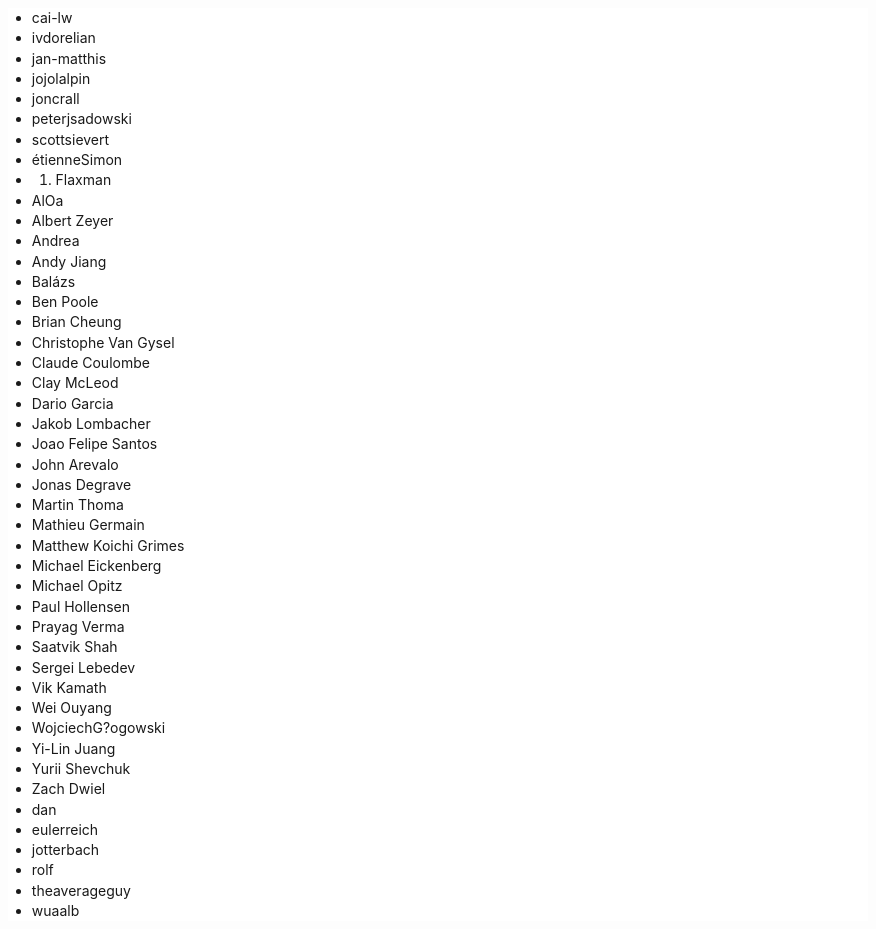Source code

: *   cai-lw
*   ivdorelian
*   jan-matthis
*   jojolalpin
*   joncrall
*   peterjsadowski
*   scottsievert
*   étienneSimon
*   1.  Flaxman
*   AlOa
*   Albert Zeyer
*   Andrea
*   Andy Jiang
*   Balázs
*   Ben Poole
*   Brian Cheung
*   Christophe Van Gysel
*   Claude Coulombe
*   Clay McLeod
*   Dario Garcia
*   Jakob Lombacher
*   Joao Felipe Santos
*   John Arevalo
*   Jonas Degrave
*   Martin Thoma
*   Mathieu Germain
*   Matthew Koichi Grimes
*   Michael Eickenberg
*   Michael Opitz
*   Paul Hollensen
*   Prayag Verma
*   Saatvik Shah
*   Sergei Lebedev
*   Vik Kamath
*   Wei Ouyang
*   WojciechG?ogowski
*   Yi-Lin Juang
*   Yurii Shevchuk
*   Zach Dwiel
*   dan
*   eulerreich
*   jotterbach
*   rolf
*   theaverageguy
*   wuaalb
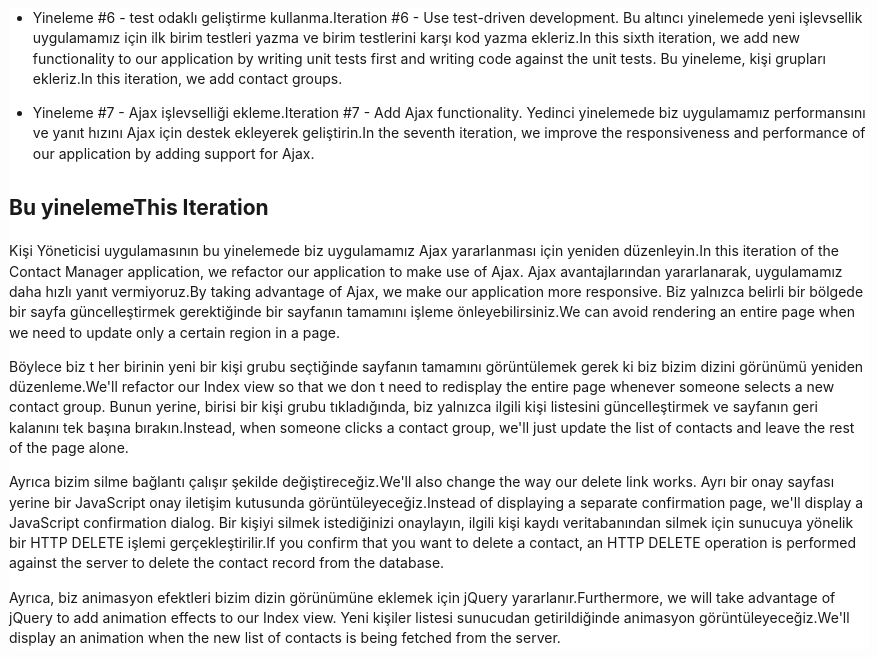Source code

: - <span data-ttu-id="5e5d1-128">Yineleme #6 - test odaklı geliştirme kullanma.</span><span class="sxs-lookup"><span data-stu-id="5e5d1-128">Iteration #6 - Use test-driven development.</span></span> <span data-ttu-id="5e5d1-129">Bu altıncı yinelemede yeni işlevsellik uygulamamız için ilk birim testleri yazma ve birim testlerini karşı kod yazma ekleriz.</span><span class="sxs-lookup"><span data-stu-id="5e5d1-129">In this sixth iteration, we add new functionality to our application by writing unit tests first and writing code against the unit tests.</span></span> <span data-ttu-id="5e5d1-130">Bu yineleme, kişi grupları ekleriz.</span><span class="sxs-lookup"><span data-stu-id="5e5d1-130">In this iteration, we add contact groups.</span></span>

- <span data-ttu-id="5e5d1-131">Yineleme #7 - Ajax işlevselliği ekleme.</span><span class="sxs-lookup"><span data-stu-id="5e5d1-131">Iteration #7 - Add Ajax functionality.</span></span> <span data-ttu-id="5e5d1-132">Yedinci yinelemede biz uygulamamız performansını ve yanıt hızını Ajax için destek ekleyerek geliştirin.</span><span class="sxs-lookup"><span data-stu-id="5e5d1-132">In the seventh iteration, we improve the responsiveness and performance of our application by adding support for Ajax.</span></span>

## <a name="this-iteration"></a><span data-ttu-id="5e5d1-133">Bu yineleme</span><span class="sxs-lookup"><span data-stu-id="5e5d1-133">This Iteration</span></span>

<span data-ttu-id="5e5d1-134">Kişi Yöneticisi uygulamasının bu yinelemede biz uygulamamız Ajax yararlanması için yeniden düzenleyin.</span><span class="sxs-lookup"><span data-stu-id="5e5d1-134">In this iteration of the Contact Manager application, we refactor our application to make use of Ajax.</span></span> <span data-ttu-id="5e5d1-135">Ajax avantajlarından yararlanarak, uygulamamız daha hızlı yanıt vermiyoruz.</span><span class="sxs-lookup"><span data-stu-id="5e5d1-135">By taking advantage of Ajax, we make our application more responsive.</span></span> <span data-ttu-id="5e5d1-136">Biz yalnızca belirli bir bölgede bir sayfa güncelleştirmek gerektiğinde bir sayfanın tamamını işleme önleyebilirsiniz.</span><span class="sxs-lookup"><span data-stu-id="5e5d1-136">We can avoid rendering an entire page when we need to update only a certain region in a page.</span></span>

<span data-ttu-id="5e5d1-137">Böylece biz t her birinin yeni bir kişi grubu seçtiğinde sayfanın tamamını görüntülemek gerek ki biz bizim dizini görünümü yeniden düzenleme.</span><span class="sxs-lookup"><span data-stu-id="5e5d1-137">We'll refactor our Index view so that we don t need to redisplay the entire page whenever someone selects a new contact group.</span></span> <span data-ttu-id="5e5d1-138">Bunun yerine, birisi bir kişi grubu tıkladığında, biz yalnızca ilgili kişi listesini güncelleştirmek ve sayfanın geri kalanını tek başına bırakın.</span><span class="sxs-lookup"><span data-stu-id="5e5d1-138">Instead, when someone clicks a contact group, we'll just update the list of contacts and leave the rest of the page alone.</span></span>

<span data-ttu-id="5e5d1-139">Ayrıca bizim silme bağlantı çalışır şekilde değiştireceğiz.</span><span class="sxs-lookup"><span data-stu-id="5e5d1-139">We'll also change the way our delete link works.</span></span> <span data-ttu-id="5e5d1-140">Ayrı bir onay sayfası yerine bir JavaScript onay iletişim kutusunda görüntüleyeceğiz.</span><span class="sxs-lookup"><span data-stu-id="5e5d1-140">Instead of displaying a separate confirmation page, we'll display a JavaScript confirmation dialog.</span></span> <span data-ttu-id="5e5d1-141">Bir kişiyi silmek istediğinizi onaylayın, ilgili kişi kaydı veritabanından silmek için sunucuya yönelik bir HTTP DELETE işlemi gerçekleştirilir.</span><span class="sxs-lookup"><span data-stu-id="5e5d1-141">If you confirm that you want to delete a contact, an HTTP DELETE operation is performed against the server to delete the contact record from the database.</span></span>

<span data-ttu-id="5e5d1-142">Ayrıca, biz animasyon efektleri bizim dizin görünümüne eklemek için jQuery yararlanır.</span><span class="sxs-lookup"><span data-stu-id="5e5d1-142">Furthermore, we will take advantage of jQuery to add animation effects to our Index view.</span></span> <span data-ttu-id="5e5d1-143">Yeni kişiler listesi sunucudan getirildiğinde animasyon görüntüleyeceğiz.</span><span class="sxs-lookup"><span data-stu-id="5e5d1-143">We'll display an animation when the new list of contacts is being fetched from the server.</span></span>
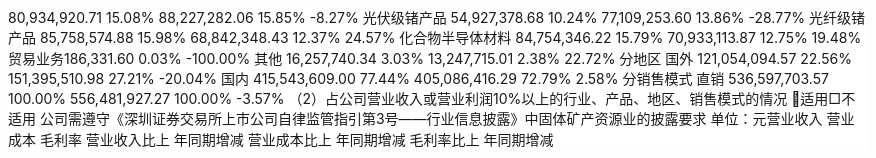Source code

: 80,934,920.71
15.08%
88,227,282.06
15.85%
-8.27%
光伏级锗产品
54,927,378.68
10.24%
77,109,253.60
13.86%
-28.77%
光纤级锗产品
85,758,574.88
15.98%
68,842,348.43
12.37%
24.57%
化合物半导体材料
84,754,346.22
15.79%
70,933,113.87
12.75%
19.48%
贸易业务186,331.60
0.03%
-100.00%
其他
16,257,740.34
3.03%
13,247,715.01
2.38%
22.72%
分地区
国外
121,054,094.57
22.56%
151,395,510.98
27.21%
-20.04%
国内
415,543,609.00
77.44%
405,086,416.29
72.79%
2.58%
分销售模式
直销
536,597,703.57
100.00%
556,481,927.27
100.00%
-3.57%
（2）占公司营业收入或营业利润10%以上的行业、产品、地区、销售模式的情况
适用□不适用
公司需遵守《深圳证券交易所上市公司自律监管指引第3号——行业信息披露》中固体矿产资源业的披露要求
单位：元营业收入
营业成本
毛利率
营业收入比上
年同期增减
营业成本比上
年同期增减
毛利率比上
年同期增减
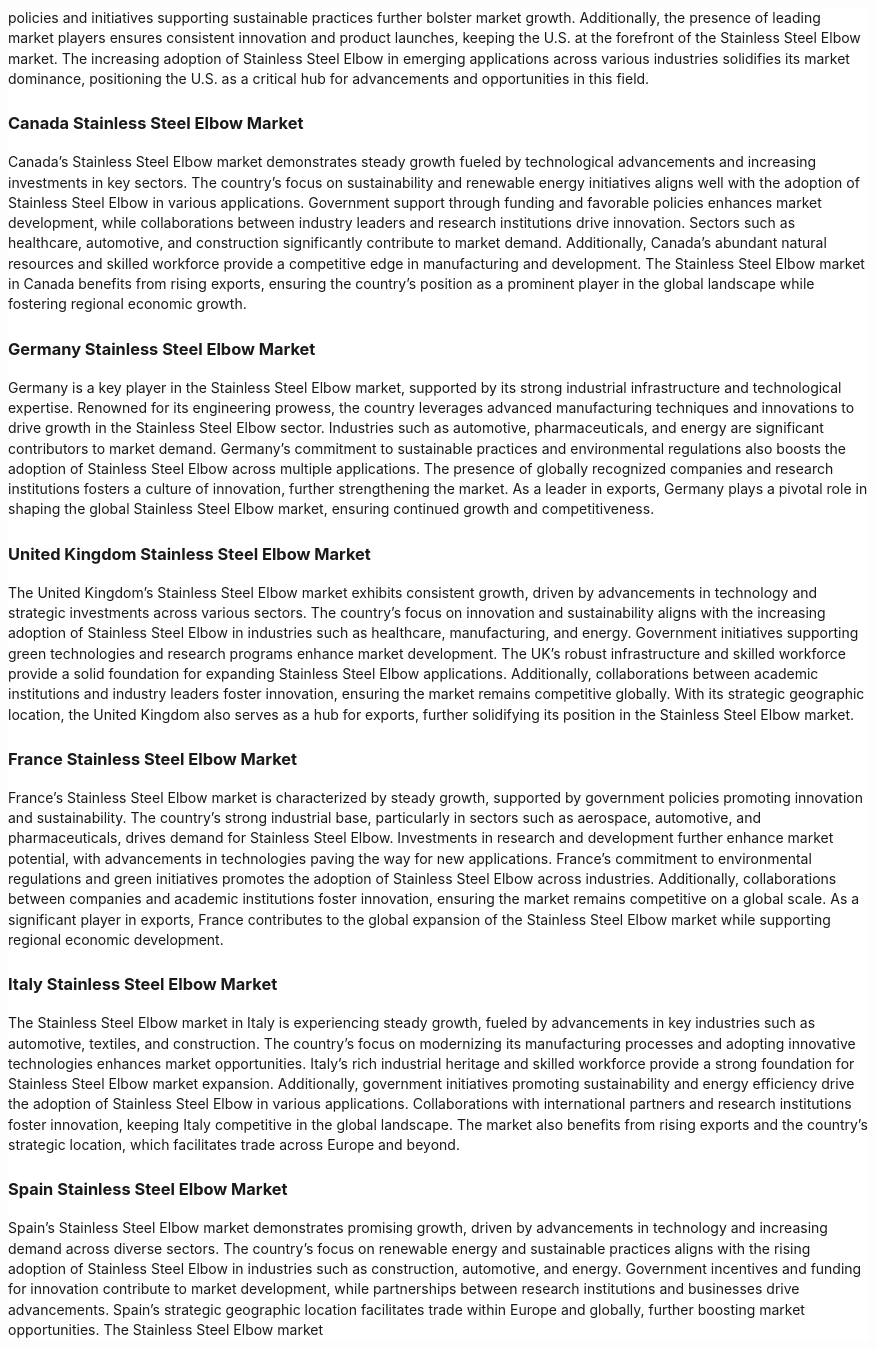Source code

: policies and initiatives supporting sustainable practices further bolster market growth. Additionally, the presence of leading market players ensures consistent innovation and product launches, keeping the U.S. at the forefront of the Stainless Steel Elbow market. The increasing adoption of Stainless Steel Elbow in emerging applications across various industries solidifies its market dominance, positioning the U.S. as a critical hub for advancements and opportunities in this field.</p><h3>Canada Stainless Steel Elbow Market</h3><p>Canada&rsquo;s Stainless Steel Elbow market demonstrates steady growth fueled by technological advancements and increasing investments in key sectors. The country&rsquo;s focus on sustainability and renewable energy initiatives aligns well with the adoption of Stainless Steel Elbow in various applications. Government support through funding and favorable policies enhances market development, while collaborations between industry leaders and research institutions drive innovation. Sectors such as healthcare, automotive, and construction significantly contribute to market demand. Additionally, Canada&rsquo;s abundant natural resources and skilled workforce provide a competitive edge in manufacturing and development. The Stainless Steel Elbow market in Canada benefits from rising exports, ensuring the country&rsquo;s position as a prominent player in the global landscape while fostering regional economic growth.</p><h3>Germany Stainless Steel Elbow Market</h3><p>Germany is a key player in the Stainless Steel Elbow market, supported by its strong industrial infrastructure and technological expertise. Renowned for its engineering prowess, the country leverages advanced manufacturing techniques and innovations to drive growth in the Stainless Steel Elbow sector. Industries such as automotive, pharmaceuticals, and energy are significant contributors to market demand. Germany&rsquo;s commitment to sustainable practices and environmental regulations also boosts the adoption of Stainless Steel Elbow across multiple applications. The presence of globally recognized companies and research institutions fosters a culture of innovation, further strengthening the market. As a leader in exports, Germany plays a pivotal role in shaping the global Stainless Steel Elbow market, ensuring continued growth and competitiveness.</p><h3>United Kingdom Stainless Steel Elbow Market</h3><p>The United Kingdom&rsquo;s Stainless Steel Elbow market exhibits consistent growth, driven by advancements in technology and strategic investments across various sectors. The country&rsquo;s focus on innovation and sustainability aligns with the increasing adoption of Stainless Steel Elbow in industries such as healthcare, manufacturing, and energy. Government initiatives supporting green technologies and research programs enhance market development. The UK&rsquo;s robust infrastructure and skilled workforce provide a solid foundation for expanding Stainless Steel Elbow applications. Additionally, collaborations between academic institutions and industry leaders foster innovation, ensuring the market remains competitive globally. With its strategic geographic location, the United Kingdom also serves as a hub for exports, further solidifying its position in the Stainless Steel Elbow market.</p><h3>France Stainless Steel Elbow Market</h3><p>France&rsquo;s Stainless Steel Elbow market is characterized by steady growth, supported by government policies promoting innovation and sustainability. The country&rsquo;s strong industrial base, particularly in sectors such as aerospace, automotive, and pharmaceuticals, drives demand for Stainless Steel Elbow. Investments in research and development further enhance market potential, with advancements in technologies paving the way for new applications. France&rsquo;s commitment to environmental regulations and green initiatives promotes the adoption of Stainless Steel Elbow across industries. Additionally, collaborations between companies and academic institutions foster innovation, ensuring the market remains competitive on a global scale. As a significant player in exports, France contributes to the global expansion of the Stainless Steel Elbow market while supporting regional economic development.</p><h3>Italy Stainless Steel Elbow Market</h3><p>The Stainless Steel Elbow market in Italy is experiencing steady growth, fueled by advancements in key industries such as automotive, textiles, and construction. The country&rsquo;s focus on modernizing its manufacturing processes and adopting innovative technologies enhances market opportunities. Italy&rsquo;s rich industrial heritage and skilled workforce provide a strong foundation for Stainless Steel Elbow market expansion. Additionally, government initiatives promoting sustainability and energy efficiency drive the adoption of Stainless Steel Elbow in various applications. Collaborations with international partners and research institutions foster innovation, keeping Italy competitive in the global landscape. The market also benefits from rising exports and the country&rsquo;s strategic location, which facilitates trade across Europe and beyond.</p><h3>Spain Stainless Steel Elbow Market</h3><p>Spain&rsquo;s Stainless Steel Elbow market demonstrates promising growth, driven by advancements in technology and increasing demand across diverse sectors. The country&rsquo;s focus on renewable energy and sustainable practices aligns with the rising adoption of Stainless Steel Elbow in industries such as construction, automotive, and energy. Government incentives and funding for innovation contribute to market development, while partnerships between research institutions and businesses drive advancements. Spain&rsquo;s strategic geographic location facilitates trade within Europe and globally, further boosting market opportunities. The Stainless Steel Elbow market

**Problem description:** Throughout the data above, find each line that includes the string "Index"; state only how many there are.

**Task answer:** 2